:: Selected passage ::

>>>>

Compromise on teachers’ salaries ends possibility of a strike


Sentinel Staff

Northgate teachers including history and sociology teacher Christine Reimer, government and economics teacher Jon Burchett and math teacher Dana Tarantino joined dozens of teachers who picketed March 18 . The teachers and those at other district schools were letting families arriving in the morning know the teachers were preparing to strike.

Gabriella Toranski, Staff Writer

The threat of a teacher’s strike tentatively planned for late March ended after teachers and district officials reached an agreement March 18 for a new contract at MDUSD.

Throughout the 2021-2022 school year, Mt. Diablo Unified School District (MDUSD) teachers were trying to agree on a working contract while preparing for a strike against the district if no deal was reached.

MDEA, the Mt. Diablo Education Association, had been negotiating with the district in order to receive a better contract for teachers, requesting a 12.5% salary increase and smaller class sizes being the primary objectives. The district was offering 7%, with an extra one-time payment.

“Since we hadn’t had a pay raise since 2017, we felt that our value was higher than what we were getting,” explained James Rogers, who teaches U.S. History and Government/Economics.

<<<<

:: Record excerpts ::
>>>>

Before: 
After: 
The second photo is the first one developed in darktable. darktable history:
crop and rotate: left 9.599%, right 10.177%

<<<<
>>>>

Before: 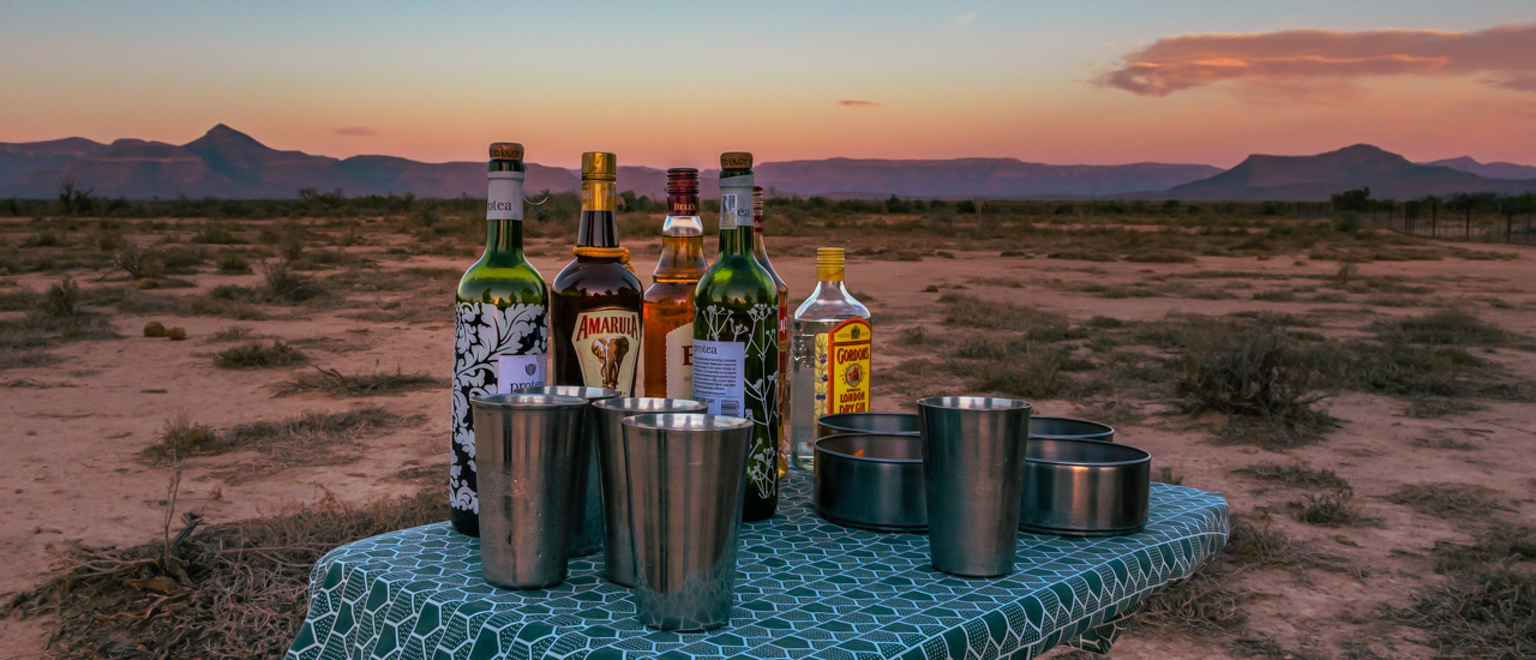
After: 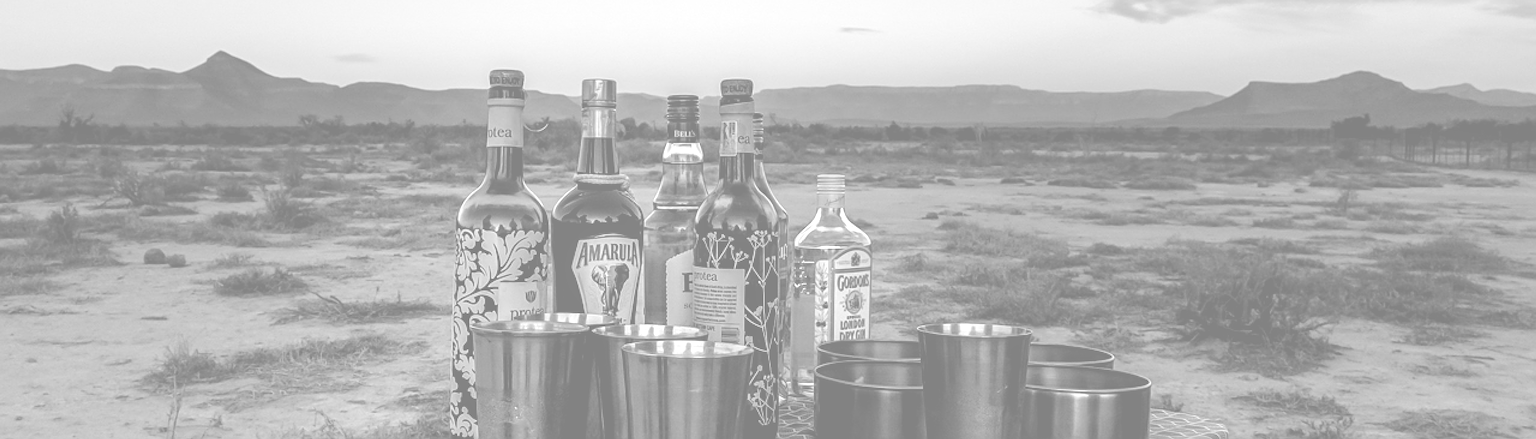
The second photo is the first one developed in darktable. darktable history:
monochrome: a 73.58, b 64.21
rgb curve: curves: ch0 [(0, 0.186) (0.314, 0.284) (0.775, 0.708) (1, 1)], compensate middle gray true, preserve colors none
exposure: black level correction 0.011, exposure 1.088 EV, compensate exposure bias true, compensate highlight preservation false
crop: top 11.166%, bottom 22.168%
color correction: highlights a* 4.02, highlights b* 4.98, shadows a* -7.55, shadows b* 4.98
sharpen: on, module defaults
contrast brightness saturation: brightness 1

<<<<

:: Activity ::
Decide whether each statement agrees with the article on the teachers' contract, answering yes or no and quoting the words from the article that settle it.
1. The district offered teachers a 12.5% salary increase.
2. Teachers and district officials reached an agreement on March 18.
3. James Rogers teaches math.

:: Answer ::
1. No: "The district was offering 7%, with an extra one-time payment."
2. Yes: "after teachers and district officials reached an agreement March 18 for a new contract at MDUSD."
3. No: "James Rogers, who teaches U.S. History and Government/Economics."